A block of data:
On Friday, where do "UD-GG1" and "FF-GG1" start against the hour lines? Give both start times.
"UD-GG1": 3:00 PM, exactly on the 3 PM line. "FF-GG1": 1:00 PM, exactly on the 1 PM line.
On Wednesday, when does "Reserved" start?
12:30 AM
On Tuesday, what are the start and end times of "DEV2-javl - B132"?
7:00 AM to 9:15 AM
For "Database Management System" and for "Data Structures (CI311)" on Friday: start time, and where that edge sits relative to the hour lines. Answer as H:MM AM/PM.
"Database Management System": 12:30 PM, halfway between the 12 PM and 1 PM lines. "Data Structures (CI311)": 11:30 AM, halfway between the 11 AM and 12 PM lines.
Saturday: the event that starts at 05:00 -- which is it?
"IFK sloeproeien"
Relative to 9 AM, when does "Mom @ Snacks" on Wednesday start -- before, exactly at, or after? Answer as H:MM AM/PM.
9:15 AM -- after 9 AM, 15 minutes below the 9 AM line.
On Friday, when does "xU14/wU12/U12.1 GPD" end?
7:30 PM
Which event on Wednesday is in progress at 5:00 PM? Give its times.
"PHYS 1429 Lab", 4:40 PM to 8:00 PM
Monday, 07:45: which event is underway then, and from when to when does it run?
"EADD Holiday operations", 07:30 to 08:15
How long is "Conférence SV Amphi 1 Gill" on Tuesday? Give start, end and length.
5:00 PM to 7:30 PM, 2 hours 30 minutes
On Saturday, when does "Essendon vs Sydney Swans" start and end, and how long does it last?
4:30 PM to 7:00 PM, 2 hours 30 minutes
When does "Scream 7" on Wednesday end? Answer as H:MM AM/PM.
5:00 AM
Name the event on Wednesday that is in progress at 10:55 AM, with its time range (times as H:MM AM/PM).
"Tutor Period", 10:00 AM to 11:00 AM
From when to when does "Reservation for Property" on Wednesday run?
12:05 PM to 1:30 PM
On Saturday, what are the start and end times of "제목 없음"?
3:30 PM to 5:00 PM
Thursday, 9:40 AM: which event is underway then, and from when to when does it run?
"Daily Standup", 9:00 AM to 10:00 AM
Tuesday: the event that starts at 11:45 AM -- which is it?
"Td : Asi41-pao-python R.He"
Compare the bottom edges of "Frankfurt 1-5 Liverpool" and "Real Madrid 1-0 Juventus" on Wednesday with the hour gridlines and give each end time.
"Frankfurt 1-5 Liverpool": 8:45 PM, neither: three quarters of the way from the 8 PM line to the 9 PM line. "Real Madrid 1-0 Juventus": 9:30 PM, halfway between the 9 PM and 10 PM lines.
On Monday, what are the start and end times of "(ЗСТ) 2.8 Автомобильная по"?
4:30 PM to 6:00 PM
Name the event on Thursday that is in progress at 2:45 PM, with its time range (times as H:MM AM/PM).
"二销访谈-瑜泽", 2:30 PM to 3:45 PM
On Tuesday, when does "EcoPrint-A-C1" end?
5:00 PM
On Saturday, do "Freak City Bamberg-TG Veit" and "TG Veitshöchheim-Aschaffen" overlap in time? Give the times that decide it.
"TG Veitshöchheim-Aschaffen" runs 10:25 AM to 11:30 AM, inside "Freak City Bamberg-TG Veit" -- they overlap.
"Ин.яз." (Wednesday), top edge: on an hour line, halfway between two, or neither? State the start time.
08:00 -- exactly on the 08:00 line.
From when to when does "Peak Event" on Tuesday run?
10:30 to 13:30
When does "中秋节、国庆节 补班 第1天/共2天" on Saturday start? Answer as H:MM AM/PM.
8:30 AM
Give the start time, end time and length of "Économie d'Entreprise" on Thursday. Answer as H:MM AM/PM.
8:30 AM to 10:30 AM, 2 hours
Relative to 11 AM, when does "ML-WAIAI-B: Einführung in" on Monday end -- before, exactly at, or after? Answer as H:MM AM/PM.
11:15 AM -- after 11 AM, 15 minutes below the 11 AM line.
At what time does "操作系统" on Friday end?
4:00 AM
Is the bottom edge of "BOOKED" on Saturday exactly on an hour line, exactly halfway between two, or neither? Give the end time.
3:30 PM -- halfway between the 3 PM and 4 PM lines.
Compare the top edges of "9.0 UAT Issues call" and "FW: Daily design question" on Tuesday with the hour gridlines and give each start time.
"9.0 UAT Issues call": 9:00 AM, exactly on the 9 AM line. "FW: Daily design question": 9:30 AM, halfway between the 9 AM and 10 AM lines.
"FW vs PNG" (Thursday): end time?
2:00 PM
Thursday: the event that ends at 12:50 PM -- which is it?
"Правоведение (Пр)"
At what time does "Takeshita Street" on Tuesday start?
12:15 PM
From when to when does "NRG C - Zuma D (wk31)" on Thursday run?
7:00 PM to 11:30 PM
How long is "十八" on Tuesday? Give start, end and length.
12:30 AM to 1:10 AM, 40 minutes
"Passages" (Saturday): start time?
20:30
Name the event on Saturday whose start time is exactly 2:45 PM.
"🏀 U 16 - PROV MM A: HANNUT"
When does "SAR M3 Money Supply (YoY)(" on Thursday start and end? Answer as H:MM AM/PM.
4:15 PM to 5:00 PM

AIM:
Could you reproduce the listing above word for word, from its first line through the line containing "4:30 PM to 7:00 PM, 2 hours 30 minutes", including that line?

ANSWER TO THE TASK:
On Friday, where do "UD-GG1" and "FF-GG1" start against the hour lines? Give both start times.
"UD-GG1": 3:00 PM, exactly on the 3 PM line. "FF-GG1": 1:00 PM, exactly on the 1 PM line.
On Wednesday, when does "Reserved" start?
12:30 AM
On Tuesday, what are the start and end times of "DEV2-javl - B132"?
7:00 AM to 9:15 AM
For "Database Management System" and for "Data Structures (CI311)" on Friday: start time, and where that edge sits relative to the hour lines. Answer as H:MM AM/PM.
"Database Management System": 12:30 PM, halfway between the 12 PM and 1 PM lines. "Data Structures (CI311)": 11:30 AM, halfway between the 11 AM and 12 PM lines.
Saturday: the event that starts at 05:00 -- which is it?
"IFK sloeproeien"
Relative to 9 AM, when does "Mom @ Snacks" on Wednesday start -- before, exactly at, or after? Answer as H:MM AM/PM.
9:15 AM -- after 9 AM, 15 minutes below the 9 AM line.
On Friday, when does "xU14/wU12/U12.1 GPD" end?
7:30 PM
Which event on Wednesday is in progress at 5:00 PM? Give its times.
"PHYS 1429 Lab", 4:40 PM to 8:00 PM
Monday, 07:45: which event is underway then, and from when to when does it run?
"EADD Holiday operations", 07:30 to 08:15
How long is "Conférence SV Amphi 1 Gill" on Tuesday? Give start, end and length.
5:00 PM to 7:30 PM, 2 hours 30 minutes
On Saturday, when does "Essendon vs Sydney Swans" start and end, and how long does it last?
4:30 PM to 7:00 PM, 2 hours 30 minutes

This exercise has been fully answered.